National Fire Prevention Month

By October 20, 2016July 29th, 2019No Comments

The Importance of Smoke Detectors and Carbon Monoxide Detectors

Each October we celebrate Fire Prevention Month by providing some education tips. This year our focus is smoke detectors and carbon monoxide detectors.

Smoke Detectors

The death rate from fires with properly installed, working smoke detectors is less than half than fires without smoke detectors. Sprinklers and smoke detectors used together reduce your chance of dying in a fire by 82%.

Smoke detectors should be placed on each level of your home and outside of each sleeping area. If bedroom doors are closed on a regular basis place smoke detectors both inside the bedrooms and outside in the hall. It is important to test smoke detectors and replace the batteries on a regular basis. The easiest way to remember when to change the batteries is when the time changes in the spring and the fall of each year. Never disable a smoke detector by removing the batteries or leaving the smoke detector cover open. Investigate any smoke detector sounds immediately and make any necessary changes to repair it to keep your family safe.

Emergency Escape Plans. Does your have have one? Families who have an Emergency Escape Plan in place have a higher survival rate than those who don’t have one.

Carbon Monoxide Detectors

Each year in America over 500 people die, and another 15, 200 are sent to emergency rooms for carbon monoxide poisoning. Because carbon monoxide is an odorless, tasteless and colorless gas, it often goes undetected. At low levels carbon monoxide can cause dizziness, headaches disorientation, nausea and fatigue. At higher levels it can cause harm or death before you even realize it is on your home.

The best way to guard against carbon monoxide poisoning is to install carbon monoxide detectors. Place detectors close to sleeping areas. A good carbon monoxide detector will emit an audible warning signal. To ensure your family’s safety be sure to check your detectors on a regular basis.
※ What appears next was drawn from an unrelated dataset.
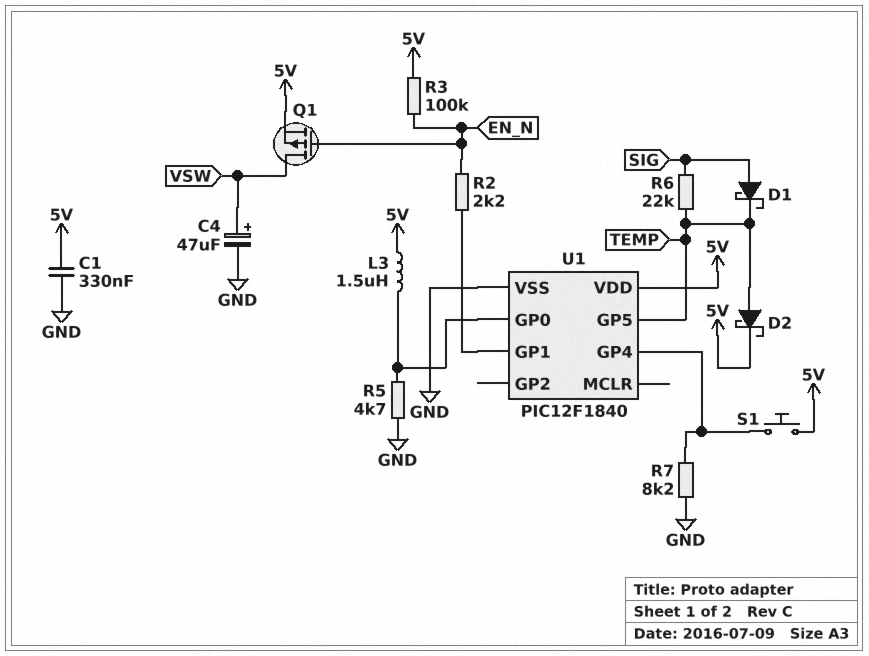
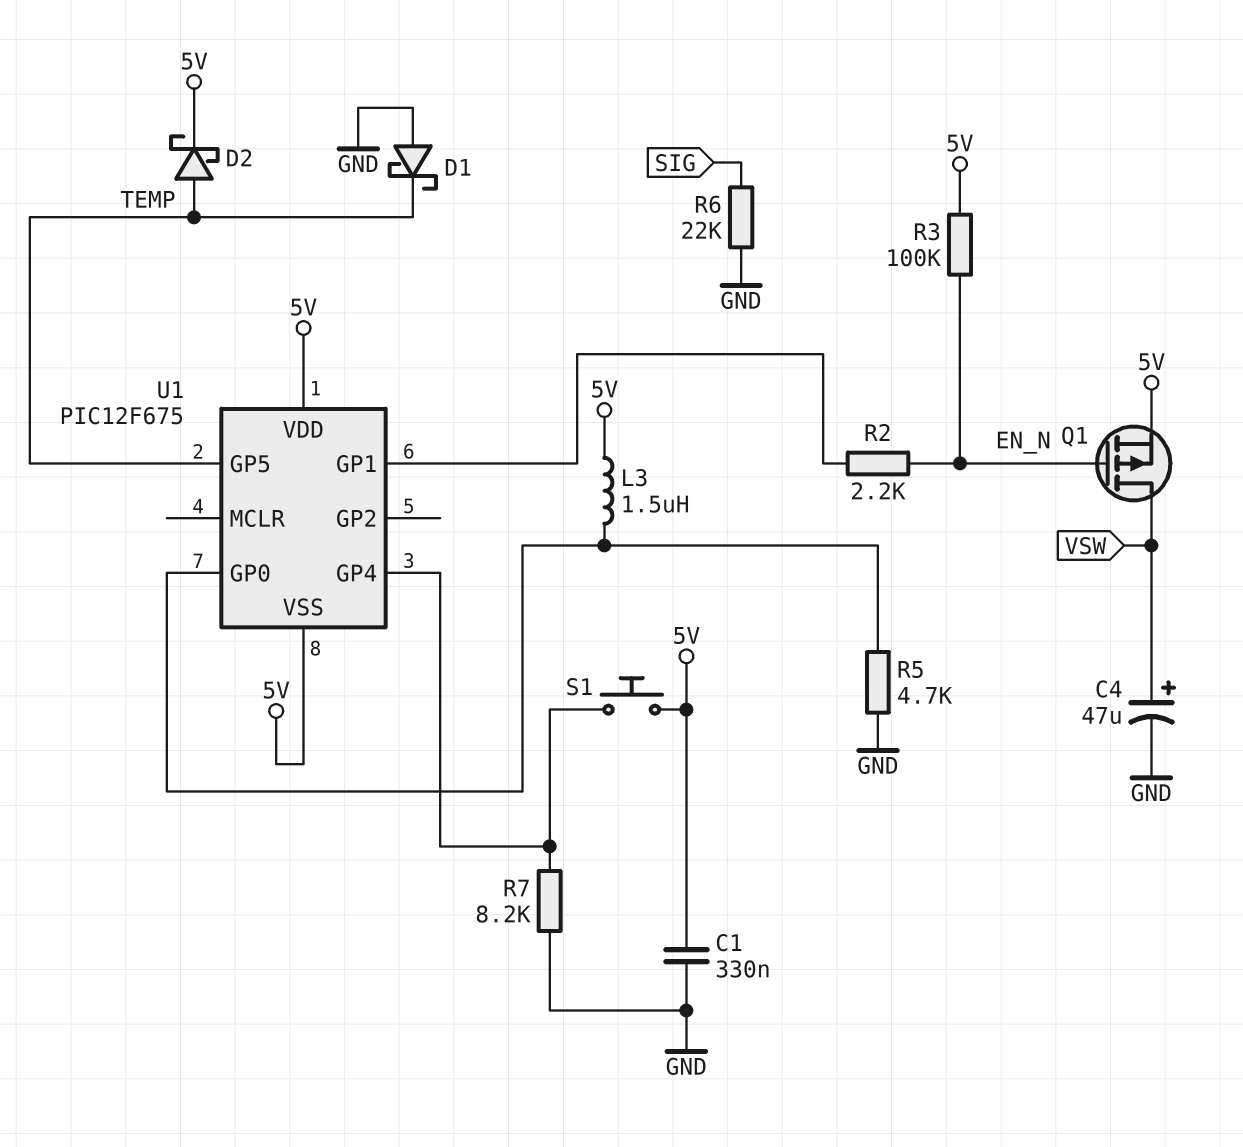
D1: schottky (A SIG, K TEMP) -> schottky (A GND, K TEMP)
R6: 22k (SIG, TEMP) -> 22k (GND, SIG)
U1: PIC12F1840 -> PIC12F675
U1 pin VSS: GND -> 5V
If your detectors are 10 years old or you’re not sure of their age, they must be changed.

A carbon monoxide detector measures CO levels over time. If carbon monoxide is detected, an alarm will sound. usually before most healthy adults feel any symptoms. It is important to ventilate the home, and remove all people and animals from the building. Contact a qualified service professional to check the CO level and make necessary changes.